## INPUT DATA
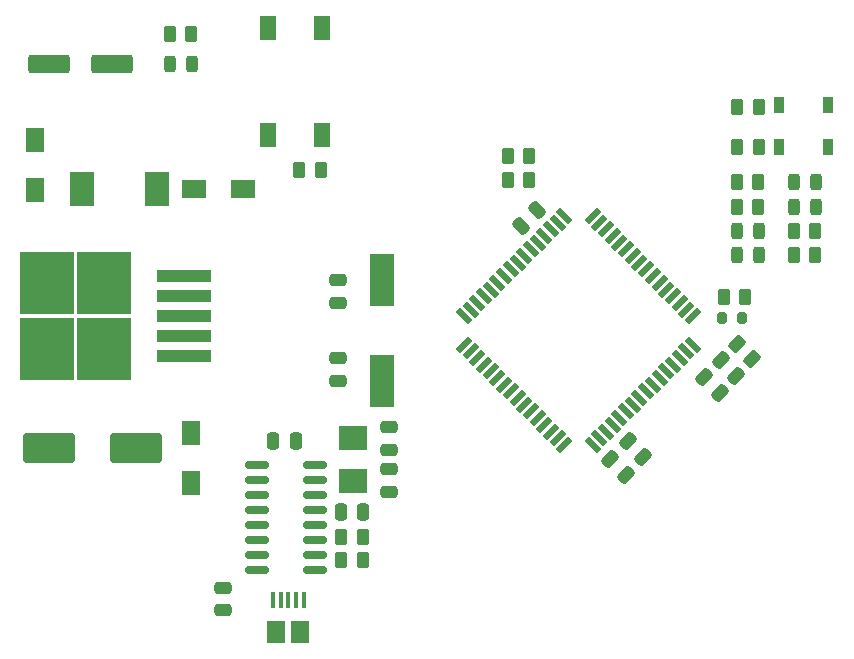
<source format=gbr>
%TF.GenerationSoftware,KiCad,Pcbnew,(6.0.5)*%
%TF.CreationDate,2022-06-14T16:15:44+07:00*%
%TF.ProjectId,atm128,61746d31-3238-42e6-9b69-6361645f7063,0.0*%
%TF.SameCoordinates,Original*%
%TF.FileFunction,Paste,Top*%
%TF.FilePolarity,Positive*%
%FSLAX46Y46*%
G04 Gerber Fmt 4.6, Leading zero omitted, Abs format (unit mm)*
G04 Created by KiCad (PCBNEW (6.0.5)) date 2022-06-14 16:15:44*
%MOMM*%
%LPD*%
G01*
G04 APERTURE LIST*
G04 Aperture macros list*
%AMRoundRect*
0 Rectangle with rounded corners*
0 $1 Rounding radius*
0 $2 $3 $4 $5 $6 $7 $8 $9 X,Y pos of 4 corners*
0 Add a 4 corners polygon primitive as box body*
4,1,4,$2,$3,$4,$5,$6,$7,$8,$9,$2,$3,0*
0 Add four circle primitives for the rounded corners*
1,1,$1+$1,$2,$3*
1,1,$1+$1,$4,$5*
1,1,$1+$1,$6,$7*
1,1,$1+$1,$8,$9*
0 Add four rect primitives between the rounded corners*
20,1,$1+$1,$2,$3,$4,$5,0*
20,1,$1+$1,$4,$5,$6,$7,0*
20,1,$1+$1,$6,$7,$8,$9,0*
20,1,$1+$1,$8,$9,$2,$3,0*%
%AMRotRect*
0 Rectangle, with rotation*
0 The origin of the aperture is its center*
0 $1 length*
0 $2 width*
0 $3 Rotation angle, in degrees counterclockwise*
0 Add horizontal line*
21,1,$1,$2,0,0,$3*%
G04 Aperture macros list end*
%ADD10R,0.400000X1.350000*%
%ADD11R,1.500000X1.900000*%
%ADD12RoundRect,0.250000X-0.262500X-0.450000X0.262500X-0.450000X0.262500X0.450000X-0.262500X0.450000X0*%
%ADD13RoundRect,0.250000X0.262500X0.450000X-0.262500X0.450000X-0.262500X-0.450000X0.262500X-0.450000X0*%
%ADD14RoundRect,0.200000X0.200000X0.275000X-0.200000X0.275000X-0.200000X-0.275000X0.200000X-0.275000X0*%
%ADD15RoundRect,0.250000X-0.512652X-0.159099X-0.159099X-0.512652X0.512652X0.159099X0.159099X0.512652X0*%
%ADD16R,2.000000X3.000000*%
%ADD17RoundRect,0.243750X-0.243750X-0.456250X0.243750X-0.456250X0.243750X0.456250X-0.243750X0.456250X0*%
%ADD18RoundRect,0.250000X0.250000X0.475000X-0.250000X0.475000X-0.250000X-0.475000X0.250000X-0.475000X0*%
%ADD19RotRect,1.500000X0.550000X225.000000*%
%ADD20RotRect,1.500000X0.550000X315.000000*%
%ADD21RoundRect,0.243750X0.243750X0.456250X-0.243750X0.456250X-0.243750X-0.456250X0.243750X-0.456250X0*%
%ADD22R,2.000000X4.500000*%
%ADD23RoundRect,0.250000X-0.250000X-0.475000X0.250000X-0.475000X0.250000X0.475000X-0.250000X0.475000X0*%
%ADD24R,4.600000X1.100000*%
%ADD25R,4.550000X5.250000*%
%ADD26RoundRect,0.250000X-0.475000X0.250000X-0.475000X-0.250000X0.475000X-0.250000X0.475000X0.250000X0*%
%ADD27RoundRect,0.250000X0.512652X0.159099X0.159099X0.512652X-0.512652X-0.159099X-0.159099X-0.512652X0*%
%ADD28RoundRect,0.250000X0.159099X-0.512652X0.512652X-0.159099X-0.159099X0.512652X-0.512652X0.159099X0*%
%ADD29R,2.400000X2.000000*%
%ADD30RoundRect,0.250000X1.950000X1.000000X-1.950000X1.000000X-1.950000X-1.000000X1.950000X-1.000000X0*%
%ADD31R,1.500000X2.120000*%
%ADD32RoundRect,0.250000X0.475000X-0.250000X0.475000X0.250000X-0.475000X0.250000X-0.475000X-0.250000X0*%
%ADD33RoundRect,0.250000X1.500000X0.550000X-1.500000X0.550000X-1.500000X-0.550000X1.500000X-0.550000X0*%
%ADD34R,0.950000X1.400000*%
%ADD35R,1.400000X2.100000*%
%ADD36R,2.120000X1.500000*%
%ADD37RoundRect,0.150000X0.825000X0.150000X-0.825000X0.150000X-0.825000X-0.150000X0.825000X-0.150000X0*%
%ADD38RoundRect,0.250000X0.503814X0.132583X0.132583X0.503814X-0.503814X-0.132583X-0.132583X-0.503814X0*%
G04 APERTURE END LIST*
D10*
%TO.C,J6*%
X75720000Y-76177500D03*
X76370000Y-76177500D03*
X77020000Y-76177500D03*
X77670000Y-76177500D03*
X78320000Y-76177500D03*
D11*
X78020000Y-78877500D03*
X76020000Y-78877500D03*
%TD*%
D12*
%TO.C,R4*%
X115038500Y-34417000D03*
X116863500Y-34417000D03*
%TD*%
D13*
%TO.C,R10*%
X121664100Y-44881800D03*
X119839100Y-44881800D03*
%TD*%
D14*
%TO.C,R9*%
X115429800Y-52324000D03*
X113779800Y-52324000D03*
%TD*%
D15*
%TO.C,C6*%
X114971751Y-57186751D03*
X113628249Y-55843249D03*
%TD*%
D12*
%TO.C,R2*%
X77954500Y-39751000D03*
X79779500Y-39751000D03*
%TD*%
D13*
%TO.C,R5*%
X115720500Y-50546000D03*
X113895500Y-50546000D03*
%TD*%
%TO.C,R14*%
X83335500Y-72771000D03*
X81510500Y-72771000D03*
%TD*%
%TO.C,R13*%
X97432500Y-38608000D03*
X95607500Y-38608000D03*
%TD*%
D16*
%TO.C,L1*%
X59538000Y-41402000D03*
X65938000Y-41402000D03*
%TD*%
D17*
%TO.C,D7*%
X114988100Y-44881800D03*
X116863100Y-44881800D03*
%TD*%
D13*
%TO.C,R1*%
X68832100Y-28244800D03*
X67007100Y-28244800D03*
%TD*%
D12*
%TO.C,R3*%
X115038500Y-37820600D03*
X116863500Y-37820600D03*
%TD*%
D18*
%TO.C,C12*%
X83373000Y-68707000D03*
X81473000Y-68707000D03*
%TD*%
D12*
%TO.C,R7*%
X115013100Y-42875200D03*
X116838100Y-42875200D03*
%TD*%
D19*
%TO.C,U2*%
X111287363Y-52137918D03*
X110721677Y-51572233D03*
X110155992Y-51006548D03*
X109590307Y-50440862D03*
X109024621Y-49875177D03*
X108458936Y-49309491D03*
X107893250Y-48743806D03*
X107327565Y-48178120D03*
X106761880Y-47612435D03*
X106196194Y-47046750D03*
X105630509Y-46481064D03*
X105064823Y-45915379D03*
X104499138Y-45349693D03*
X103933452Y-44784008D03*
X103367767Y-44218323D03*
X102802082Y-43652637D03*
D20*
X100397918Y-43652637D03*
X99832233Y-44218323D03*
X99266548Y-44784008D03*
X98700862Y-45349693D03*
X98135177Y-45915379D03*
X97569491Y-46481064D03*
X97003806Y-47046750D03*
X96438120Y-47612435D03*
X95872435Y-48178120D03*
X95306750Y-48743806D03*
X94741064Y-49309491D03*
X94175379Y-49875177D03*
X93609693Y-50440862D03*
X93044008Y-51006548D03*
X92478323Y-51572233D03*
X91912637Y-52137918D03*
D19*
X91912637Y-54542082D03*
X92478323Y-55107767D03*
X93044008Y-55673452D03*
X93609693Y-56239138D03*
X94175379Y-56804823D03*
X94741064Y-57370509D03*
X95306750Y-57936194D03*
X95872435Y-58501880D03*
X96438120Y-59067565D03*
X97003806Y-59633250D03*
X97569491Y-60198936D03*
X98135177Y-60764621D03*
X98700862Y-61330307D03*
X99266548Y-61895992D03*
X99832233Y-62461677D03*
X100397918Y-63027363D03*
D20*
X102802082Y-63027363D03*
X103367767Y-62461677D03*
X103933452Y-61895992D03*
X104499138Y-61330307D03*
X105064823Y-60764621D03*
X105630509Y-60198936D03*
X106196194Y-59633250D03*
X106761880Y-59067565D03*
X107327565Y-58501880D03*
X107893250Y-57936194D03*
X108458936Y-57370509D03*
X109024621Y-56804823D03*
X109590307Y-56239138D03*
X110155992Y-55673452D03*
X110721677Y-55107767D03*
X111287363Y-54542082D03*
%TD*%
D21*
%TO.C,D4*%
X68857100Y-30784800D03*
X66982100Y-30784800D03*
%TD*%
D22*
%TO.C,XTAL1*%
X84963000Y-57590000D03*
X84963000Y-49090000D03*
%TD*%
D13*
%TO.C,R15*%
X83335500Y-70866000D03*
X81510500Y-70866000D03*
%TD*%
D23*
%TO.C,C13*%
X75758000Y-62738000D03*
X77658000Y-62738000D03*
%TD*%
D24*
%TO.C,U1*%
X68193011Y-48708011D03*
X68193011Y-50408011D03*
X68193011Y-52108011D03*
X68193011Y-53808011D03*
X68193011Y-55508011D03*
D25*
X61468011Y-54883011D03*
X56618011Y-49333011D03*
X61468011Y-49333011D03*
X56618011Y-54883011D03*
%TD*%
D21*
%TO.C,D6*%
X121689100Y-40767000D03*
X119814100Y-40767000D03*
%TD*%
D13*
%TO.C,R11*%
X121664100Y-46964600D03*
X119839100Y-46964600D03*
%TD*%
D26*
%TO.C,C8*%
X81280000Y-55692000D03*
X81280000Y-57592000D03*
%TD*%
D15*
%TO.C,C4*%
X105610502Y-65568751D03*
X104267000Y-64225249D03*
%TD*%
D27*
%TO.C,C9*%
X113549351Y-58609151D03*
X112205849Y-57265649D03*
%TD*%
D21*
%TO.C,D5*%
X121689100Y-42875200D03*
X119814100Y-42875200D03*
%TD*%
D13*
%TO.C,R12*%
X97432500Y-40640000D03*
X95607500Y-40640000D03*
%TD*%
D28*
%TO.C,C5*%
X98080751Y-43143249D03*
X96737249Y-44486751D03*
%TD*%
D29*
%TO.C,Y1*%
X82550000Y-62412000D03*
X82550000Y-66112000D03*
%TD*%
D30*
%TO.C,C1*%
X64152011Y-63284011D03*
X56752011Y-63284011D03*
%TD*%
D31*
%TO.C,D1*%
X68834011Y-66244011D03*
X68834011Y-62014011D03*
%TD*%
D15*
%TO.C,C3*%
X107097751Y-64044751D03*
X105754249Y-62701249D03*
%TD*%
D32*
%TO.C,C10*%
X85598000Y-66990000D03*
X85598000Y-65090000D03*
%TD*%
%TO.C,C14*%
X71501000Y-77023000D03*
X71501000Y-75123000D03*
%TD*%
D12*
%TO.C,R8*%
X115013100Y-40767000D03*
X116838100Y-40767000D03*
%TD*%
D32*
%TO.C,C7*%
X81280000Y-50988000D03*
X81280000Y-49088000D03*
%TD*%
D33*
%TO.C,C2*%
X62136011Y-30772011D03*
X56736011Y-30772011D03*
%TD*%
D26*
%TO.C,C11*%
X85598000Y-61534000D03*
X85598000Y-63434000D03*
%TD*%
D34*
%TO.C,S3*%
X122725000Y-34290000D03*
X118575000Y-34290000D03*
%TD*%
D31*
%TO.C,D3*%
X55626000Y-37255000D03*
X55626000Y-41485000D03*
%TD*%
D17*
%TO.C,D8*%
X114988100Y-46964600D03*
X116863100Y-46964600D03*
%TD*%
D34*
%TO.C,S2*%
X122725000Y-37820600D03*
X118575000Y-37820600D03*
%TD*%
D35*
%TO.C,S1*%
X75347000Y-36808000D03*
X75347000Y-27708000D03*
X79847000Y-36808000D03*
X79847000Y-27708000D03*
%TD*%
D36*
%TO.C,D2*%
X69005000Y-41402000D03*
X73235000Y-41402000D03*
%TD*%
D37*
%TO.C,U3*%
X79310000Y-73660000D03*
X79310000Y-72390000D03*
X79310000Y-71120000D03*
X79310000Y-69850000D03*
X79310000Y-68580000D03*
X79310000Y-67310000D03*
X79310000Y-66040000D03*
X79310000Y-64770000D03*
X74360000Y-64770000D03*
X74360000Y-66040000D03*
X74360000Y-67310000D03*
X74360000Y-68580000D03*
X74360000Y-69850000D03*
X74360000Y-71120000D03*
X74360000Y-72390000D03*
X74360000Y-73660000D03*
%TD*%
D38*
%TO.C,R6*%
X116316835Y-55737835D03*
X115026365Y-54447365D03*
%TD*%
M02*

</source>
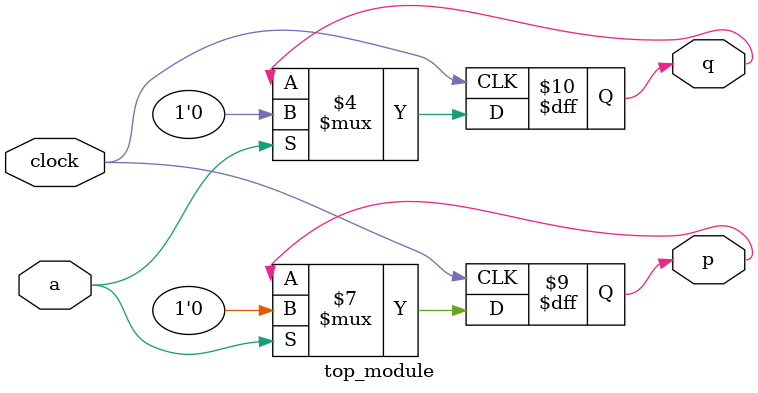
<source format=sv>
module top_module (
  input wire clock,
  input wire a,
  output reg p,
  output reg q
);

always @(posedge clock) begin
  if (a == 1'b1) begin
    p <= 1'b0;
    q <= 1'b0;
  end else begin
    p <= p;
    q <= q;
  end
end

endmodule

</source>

## WHAT IS BEING ASKED
If a line of the data contains "begin", copy it out.

## SOLUTION FOR THIS EXERCISE
always @(posedge clock) begin
  if (a == 1'b1) begin
  end else begin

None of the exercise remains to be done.